The Ghosts of Shoppers Past: why assumptions matter
March 13, 2013
NOTE: Images in this archived article have been removed.
Berry Pomeroy Castle near Totnes is famed for supposedly being one of the most haunted castles in Britain. It is said that the ghosts can still be seen of the Pomeroy brothers riding to their doom over the castle cliffs to avoid losing the castle following a siege. Or there’s the Blue Lady, reputed to be a Pomeroy who strangled the child conceived with her father, or the White Lady, who was supposedly shut up in a dungeon by her jealous sister and whose ghost now walks the walls at night. None of these phantasms has any basis in history though: there never was a siege, the guy who first wrote about the Blue Lady said he had seen her in the Castle even though at the time of writing it had already been in ruins for many years, and the White Lady is the creation of a Gothic tale first published in 1806. The truth about the castle is less supernatural and exciting but a fair bit more interesting.
Parts of it were built by the Pomeroy family during the 15th century in order to offer protection during the turbulent years of the Wars of the Roses (it was all a bit wild and lawless in those days). In the 1560s, Edward Lord Seymour built a comparatively modest Elizabethan house within the castle walls. It was compact but fashionable, and from it, he became a leading member of the South Devon gentry of the time. It is his son, Edward Seymour II around whom our story really revolves though. He was even more of a player in local politics than his father was, but he is best known for the ambition and scale of his turning Berry Pomeroy castle into what local historian Tristram Risdon called at the time “a very stately home”.
An artist’s impression of Berry Pomeroy Castle at its pinnacle of opulence (Image: English Heritage).
He transformed Berry Pomeroy into the ‘Beckingham Palace’ of its time, with its lavish grand staircase, it’s long galleries, its stunning views of the countryside through the vast full-height bay windows. Rooms were extravagantly decorated in carved and polished marble and alabaster. It had huge kitchens to feed the many guests who came to the parties thrown at the house. According to English Heritage’s guide book, “even unfinished, Berry Pomeroy became by far the grandest house in Devon, comparable with the contemporary great houses being built elsewhere by Jacobean courtiers”.

Stored records:

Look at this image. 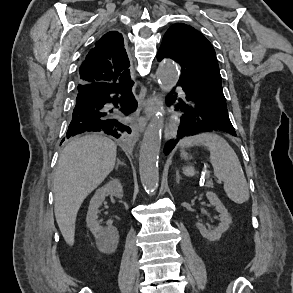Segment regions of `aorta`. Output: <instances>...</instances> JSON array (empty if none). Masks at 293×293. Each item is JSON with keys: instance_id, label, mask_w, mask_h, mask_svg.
I'll return each instance as SVG.
<instances>
[{"instance_id": "obj_1", "label": "aorta", "mask_w": 293, "mask_h": 293, "mask_svg": "<svg viewBox=\"0 0 293 293\" xmlns=\"http://www.w3.org/2000/svg\"><path fill=\"white\" fill-rule=\"evenodd\" d=\"M157 77L163 91H171L179 79V70L174 61L163 60L157 69ZM163 126V114L158 113L149 123L140 147V179L143 188L150 194L155 193L159 185L158 159Z\"/></svg>"}]
</instances>
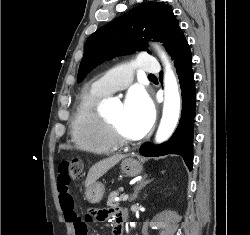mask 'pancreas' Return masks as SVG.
<instances>
[{
    "label": "pancreas",
    "instance_id": "cf45deb5",
    "mask_svg": "<svg viewBox=\"0 0 250 235\" xmlns=\"http://www.w3.org/2000/svg\"><path fill=\"white\" fill-rule=\"evenodd\" d=\"M120 190H122V189L113 191L109 194L108 200H107V206L116 207L118 205V203L115 201V197H117L119 195Z\"/></svg>",
    "mask_w": 250,
    "mask_h": 235
}]
</instances>
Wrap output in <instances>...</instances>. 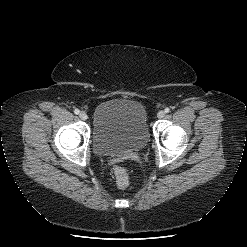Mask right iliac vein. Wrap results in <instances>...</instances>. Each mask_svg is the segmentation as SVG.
Listing matches in <instances>:
<instances>
[{"label":"right iliac vein","instance_id":"right-iliac-vein-1","mask_svg":"<svg viewBox=\"0 0 247 247\" xmlns=\"http://www.w3.org/2000/svg\"><path fill=\"white\" fill-rule=\"evenodd\" d=\"M79 117H80L82 120H87V118H88L86 112H84V111H81V112H80Z\"/></svg>","mask_w":247,"mask_h":247}]
</instances>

■ **OBJECTIVE 1**:
Answer these questions about the castle article.
(a) In what year was the Gothic tale that created the White Lady first published?
(b) Who built the Elizabethan house within the castle walls in the 1560s?
(c) What did local historian Tristram Risdon call the castle?
■ **OBJECTIVE 2**:
Please change "fashionable" to "stylish" in the part of the castle article that opens with "Parts of it" and closes with "(Image: English Heritage).", and give that part again.
The material comes from a separate source.

■ **FINAL ANSWER 1**:
(a) 1806
(b) Edward Lord Seymour
(c) "a very stately home"

■ **FINAL ANSWER 2**:
Parts of it were built by the Pomeroy family during the 15th century in order to offer protection during the turbulent years of the Wars of the Roses (it was all a bit wild and lawless in those days). In the 1560s, Edward Lord Seymour built a comparatively modest Elizabethan house within the castle walls. It was compact but stylish, and from it, he became a leading member of the South Devon gentry of the time. It is his son, Edward Seymour II around whom our story really revolves though. He was even more of a player in local politics than his father was, but he is best known for the ambition and scale of his turning Berry Pomeroy castle into what local historian Tristram Risdon called at the time “a very stately home”.
An artist’s impression of Berry Pomeroy Castle at its pinnacle of opulence (Image: English Heritage).